With the two vehicles pulled over, Merlin stepped out of his truck, using his door as a shield as he aimed his .338 Winchester rifle through the window frame. Merlin's Rottweiler jumped down next to him, ears pricked forward. Peering through his scope, Merlin ordered Ward to give himself up. Ward bolted from his car, only to have his hopeless escape attempt end in the jaws of a dog.

 

Follow the Money

Awaiting trial, Ward sat stiffly in the Bozeman County jail, searching to make sense of the disaster. He suspected his problems had begun in the sun-drenched climate of Orange County, California, where he grew up. A prisoner of greed as a child, he had longed for a Beverly Hills lifestyle though his family lived comfortably among the middle class.

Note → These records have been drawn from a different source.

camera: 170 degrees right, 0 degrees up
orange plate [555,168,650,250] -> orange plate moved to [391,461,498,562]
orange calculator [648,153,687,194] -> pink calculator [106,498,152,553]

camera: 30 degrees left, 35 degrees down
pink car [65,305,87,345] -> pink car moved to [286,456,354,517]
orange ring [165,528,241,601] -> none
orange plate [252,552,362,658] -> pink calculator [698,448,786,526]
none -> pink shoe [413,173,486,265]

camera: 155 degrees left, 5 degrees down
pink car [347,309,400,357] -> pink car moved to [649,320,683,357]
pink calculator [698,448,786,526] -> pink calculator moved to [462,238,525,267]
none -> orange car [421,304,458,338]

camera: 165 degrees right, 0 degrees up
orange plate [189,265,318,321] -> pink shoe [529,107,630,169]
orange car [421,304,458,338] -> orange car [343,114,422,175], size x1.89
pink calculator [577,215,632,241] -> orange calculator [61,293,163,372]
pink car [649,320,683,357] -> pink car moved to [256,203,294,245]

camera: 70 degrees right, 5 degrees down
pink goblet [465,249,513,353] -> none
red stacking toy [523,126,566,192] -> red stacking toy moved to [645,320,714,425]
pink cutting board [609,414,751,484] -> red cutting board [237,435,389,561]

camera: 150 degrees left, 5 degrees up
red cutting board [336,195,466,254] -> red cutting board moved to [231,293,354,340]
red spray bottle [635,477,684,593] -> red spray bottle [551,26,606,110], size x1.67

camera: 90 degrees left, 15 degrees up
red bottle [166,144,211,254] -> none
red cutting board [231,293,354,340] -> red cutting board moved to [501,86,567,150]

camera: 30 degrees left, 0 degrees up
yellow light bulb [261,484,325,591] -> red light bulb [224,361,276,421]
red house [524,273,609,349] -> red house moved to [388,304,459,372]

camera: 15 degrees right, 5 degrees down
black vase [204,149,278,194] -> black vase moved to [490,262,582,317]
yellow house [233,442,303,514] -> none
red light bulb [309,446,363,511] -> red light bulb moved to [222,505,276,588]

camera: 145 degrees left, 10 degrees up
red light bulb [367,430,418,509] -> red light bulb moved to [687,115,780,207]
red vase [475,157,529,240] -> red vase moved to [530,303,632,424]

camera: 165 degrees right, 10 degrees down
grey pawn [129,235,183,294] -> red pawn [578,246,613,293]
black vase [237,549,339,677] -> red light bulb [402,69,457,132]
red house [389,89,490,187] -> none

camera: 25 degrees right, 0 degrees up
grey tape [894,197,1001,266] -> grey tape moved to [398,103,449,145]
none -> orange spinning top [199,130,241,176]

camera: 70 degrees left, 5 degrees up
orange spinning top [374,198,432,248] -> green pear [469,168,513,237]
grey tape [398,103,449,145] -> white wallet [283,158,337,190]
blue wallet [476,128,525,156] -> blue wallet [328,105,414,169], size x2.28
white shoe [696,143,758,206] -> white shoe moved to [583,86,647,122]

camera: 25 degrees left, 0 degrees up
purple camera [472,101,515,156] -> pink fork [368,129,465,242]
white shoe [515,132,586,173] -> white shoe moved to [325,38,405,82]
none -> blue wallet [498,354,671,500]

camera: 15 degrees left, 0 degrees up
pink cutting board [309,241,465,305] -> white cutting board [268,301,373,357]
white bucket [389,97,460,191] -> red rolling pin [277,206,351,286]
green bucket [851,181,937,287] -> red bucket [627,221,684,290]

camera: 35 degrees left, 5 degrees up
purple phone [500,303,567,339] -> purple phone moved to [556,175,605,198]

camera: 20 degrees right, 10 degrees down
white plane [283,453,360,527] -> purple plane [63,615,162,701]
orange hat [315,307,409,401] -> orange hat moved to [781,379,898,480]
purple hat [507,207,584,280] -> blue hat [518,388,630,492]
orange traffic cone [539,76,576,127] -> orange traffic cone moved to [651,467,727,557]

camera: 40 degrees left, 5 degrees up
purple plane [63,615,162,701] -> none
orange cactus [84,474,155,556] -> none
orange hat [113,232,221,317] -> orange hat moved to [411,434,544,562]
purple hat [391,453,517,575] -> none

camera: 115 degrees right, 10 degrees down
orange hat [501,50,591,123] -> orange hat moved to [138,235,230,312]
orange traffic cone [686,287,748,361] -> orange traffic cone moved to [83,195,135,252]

Ward met his first wife at a party. "I was interested in her because she lived in a $2 million home and drove a BMW," recalls Ward, who had a trade-school education and worked as a mechanic. "I became involved with her and married her because of her family's money."

 

But soon after his 1981 marriage, his in-laws hit on hard financial times. Ward had been interested in mining since he was a 12-year-old kid digging around an old claim, looking for leftover treasures. What if they started a mining company? His father-in-law's entrepreneurial spirit took to the idea, and the two men ran it straight into the ground—twice. A failure in Northern California and another that same year in Arizona led them to reorganize and move their families to Virginia City, Montana, for a third try.

 

The onset of 20-below temperatures did little to cool the tempers flaring between them. Mining had come to a standstill in the cold weather, and the $300,000 debt only felt heavier. They crammed two families under one roof to save money—only to drink the savings away at the local bar. As the months stretched on with no work but lots of yelling, browbeating, and drinking, fury found expression. On an April Sunday, Ward exploded during an argument with his father-in-law. Ward drew a pistol and killed him. In one terrible moment, "I'd ended [his life], ruined his family's lives, and ruined my own. Everything we were, everything we'd planned was gone--just like that."